■ Brief
Please reproduce the lines of the items starting at the line that contains "Inauguração" and ending after the line that contains "14h. A obra", with both of those lines included.

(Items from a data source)

..............................

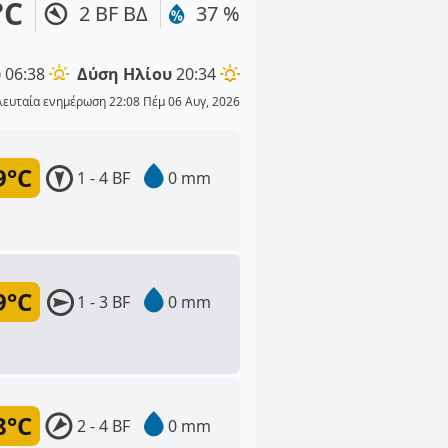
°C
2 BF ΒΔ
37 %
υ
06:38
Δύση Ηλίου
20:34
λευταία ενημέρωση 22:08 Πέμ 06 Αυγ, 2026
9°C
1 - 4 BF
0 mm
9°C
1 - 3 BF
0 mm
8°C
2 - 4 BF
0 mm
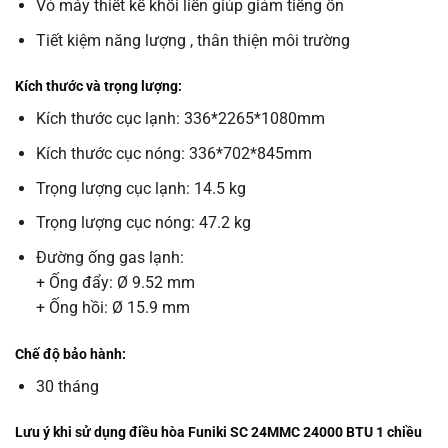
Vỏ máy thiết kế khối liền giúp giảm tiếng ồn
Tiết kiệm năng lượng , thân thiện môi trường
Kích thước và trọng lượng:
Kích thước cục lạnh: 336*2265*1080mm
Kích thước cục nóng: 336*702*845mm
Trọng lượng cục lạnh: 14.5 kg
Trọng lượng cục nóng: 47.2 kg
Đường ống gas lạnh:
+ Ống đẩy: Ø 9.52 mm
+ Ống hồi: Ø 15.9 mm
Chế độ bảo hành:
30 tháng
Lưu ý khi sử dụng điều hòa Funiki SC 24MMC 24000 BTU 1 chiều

..............................

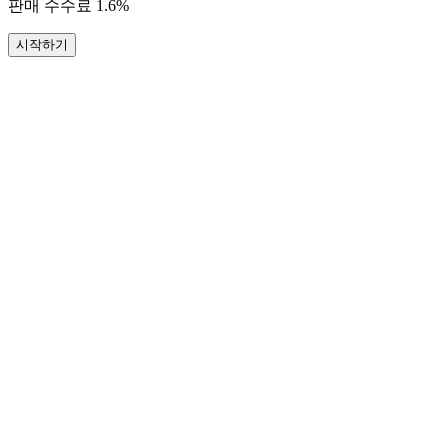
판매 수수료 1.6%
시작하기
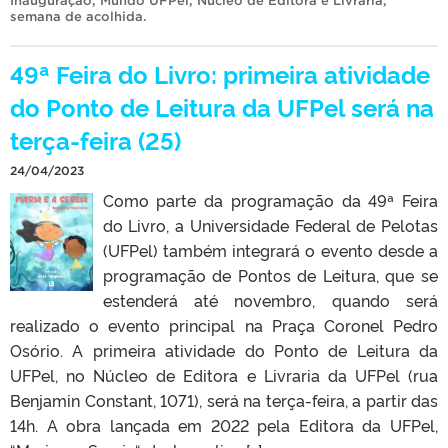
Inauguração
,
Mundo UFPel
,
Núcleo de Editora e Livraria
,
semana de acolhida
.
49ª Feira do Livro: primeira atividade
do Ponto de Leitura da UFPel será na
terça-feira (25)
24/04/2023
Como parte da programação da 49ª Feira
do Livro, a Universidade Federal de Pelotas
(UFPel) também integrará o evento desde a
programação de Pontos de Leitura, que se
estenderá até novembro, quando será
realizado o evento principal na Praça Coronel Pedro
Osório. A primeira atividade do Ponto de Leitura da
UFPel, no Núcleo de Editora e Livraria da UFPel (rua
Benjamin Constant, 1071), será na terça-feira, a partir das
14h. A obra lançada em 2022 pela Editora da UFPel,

..............................

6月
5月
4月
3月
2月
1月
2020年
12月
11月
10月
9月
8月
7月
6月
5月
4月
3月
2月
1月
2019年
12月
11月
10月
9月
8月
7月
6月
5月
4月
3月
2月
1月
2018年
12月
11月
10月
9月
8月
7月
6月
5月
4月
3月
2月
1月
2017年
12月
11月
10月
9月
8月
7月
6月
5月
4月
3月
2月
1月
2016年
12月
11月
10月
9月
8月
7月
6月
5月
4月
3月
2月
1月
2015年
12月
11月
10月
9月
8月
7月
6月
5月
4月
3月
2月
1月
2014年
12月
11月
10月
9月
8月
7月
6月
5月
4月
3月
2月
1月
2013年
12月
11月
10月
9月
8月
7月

..............................

■ Exercise response
Inauguração
,
Mundo UFPel
,
Núcleo de Editora e Livraria
,
semana de acolhida
.
49ª Feira do Livro: primeira atividade
do Ponto de Leitura da UFPel será na
terça-feira (25)
24/04/2023
Como parte da programação da 49ª Feira
do Livro, a Universidade Federal de Pelotas
(UFPel) também integrará o evento desde a
programação de Pontos de Leitura, que se
estenderá até novembro, quando será
realizado o evento principal na Praça Coronel Pedro
Osório. A primeira atividade do Ponto de Leitura da
UFPel, no Núcleo de Editora e Livraria da UFPel (rua
Benjamin Constant, 1071), será na terça-feira, a partir das
14h. A obra lançada em 2022 pela Editora da UFPel,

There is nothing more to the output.